*** EXTRACTED ENTRIES

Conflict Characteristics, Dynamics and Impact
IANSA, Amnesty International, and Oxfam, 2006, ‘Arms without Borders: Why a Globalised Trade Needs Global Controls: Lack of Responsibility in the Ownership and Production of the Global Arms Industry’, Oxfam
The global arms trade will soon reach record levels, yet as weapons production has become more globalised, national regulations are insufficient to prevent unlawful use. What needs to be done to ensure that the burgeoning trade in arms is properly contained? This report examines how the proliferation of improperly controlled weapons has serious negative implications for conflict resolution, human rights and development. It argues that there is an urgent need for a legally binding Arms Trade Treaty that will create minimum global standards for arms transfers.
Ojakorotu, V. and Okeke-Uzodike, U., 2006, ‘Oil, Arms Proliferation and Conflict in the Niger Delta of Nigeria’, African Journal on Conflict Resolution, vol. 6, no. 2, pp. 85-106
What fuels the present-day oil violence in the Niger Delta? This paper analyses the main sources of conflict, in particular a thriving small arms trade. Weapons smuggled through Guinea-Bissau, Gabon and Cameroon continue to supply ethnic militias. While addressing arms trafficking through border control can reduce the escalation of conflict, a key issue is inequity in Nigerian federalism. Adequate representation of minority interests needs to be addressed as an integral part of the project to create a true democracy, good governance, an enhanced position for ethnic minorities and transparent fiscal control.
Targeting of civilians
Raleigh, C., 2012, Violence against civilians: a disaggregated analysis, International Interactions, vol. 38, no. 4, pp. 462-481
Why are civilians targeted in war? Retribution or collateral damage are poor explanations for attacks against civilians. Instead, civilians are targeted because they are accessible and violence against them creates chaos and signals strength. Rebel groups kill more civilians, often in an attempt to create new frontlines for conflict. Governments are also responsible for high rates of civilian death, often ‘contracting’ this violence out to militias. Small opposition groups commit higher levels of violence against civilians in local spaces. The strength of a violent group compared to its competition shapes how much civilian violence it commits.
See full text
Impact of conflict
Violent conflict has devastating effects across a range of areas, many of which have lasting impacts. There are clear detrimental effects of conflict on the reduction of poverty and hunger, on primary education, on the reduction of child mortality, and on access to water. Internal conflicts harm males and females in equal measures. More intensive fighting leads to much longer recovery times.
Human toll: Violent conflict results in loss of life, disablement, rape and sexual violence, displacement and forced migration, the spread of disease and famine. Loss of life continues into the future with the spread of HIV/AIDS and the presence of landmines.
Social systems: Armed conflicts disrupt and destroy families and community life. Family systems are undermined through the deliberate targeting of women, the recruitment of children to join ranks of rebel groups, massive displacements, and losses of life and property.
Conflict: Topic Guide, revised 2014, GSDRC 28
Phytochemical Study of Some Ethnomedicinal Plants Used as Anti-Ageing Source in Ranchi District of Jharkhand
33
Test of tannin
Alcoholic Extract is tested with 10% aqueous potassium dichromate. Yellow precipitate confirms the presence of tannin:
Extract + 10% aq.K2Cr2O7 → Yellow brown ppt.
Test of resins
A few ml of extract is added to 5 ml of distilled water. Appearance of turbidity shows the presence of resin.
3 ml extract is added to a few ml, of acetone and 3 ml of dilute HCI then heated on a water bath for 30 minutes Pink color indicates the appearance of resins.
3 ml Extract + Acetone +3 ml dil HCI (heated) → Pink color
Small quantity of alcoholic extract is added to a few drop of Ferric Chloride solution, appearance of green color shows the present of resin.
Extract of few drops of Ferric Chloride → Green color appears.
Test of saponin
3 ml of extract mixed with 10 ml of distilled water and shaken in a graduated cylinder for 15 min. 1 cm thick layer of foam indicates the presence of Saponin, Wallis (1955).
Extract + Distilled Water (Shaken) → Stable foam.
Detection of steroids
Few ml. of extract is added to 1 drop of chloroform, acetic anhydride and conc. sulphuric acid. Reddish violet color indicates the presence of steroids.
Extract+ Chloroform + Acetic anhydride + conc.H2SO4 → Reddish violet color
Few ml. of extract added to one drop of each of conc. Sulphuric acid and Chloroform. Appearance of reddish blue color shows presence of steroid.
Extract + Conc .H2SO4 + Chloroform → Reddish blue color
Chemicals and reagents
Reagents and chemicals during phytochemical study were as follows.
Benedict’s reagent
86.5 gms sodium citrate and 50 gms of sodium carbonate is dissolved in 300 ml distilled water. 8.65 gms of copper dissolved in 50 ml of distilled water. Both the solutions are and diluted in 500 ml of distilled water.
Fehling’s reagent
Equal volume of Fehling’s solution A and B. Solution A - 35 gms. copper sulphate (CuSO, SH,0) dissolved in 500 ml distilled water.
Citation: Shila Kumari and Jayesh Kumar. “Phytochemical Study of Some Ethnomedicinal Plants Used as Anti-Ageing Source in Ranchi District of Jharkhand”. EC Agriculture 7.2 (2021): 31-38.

******

■ REQUIREMENT
What must be returned is a bare number, the count of lines in the entries holding the string "Some".

■ ANSWER FOR THE TASK
2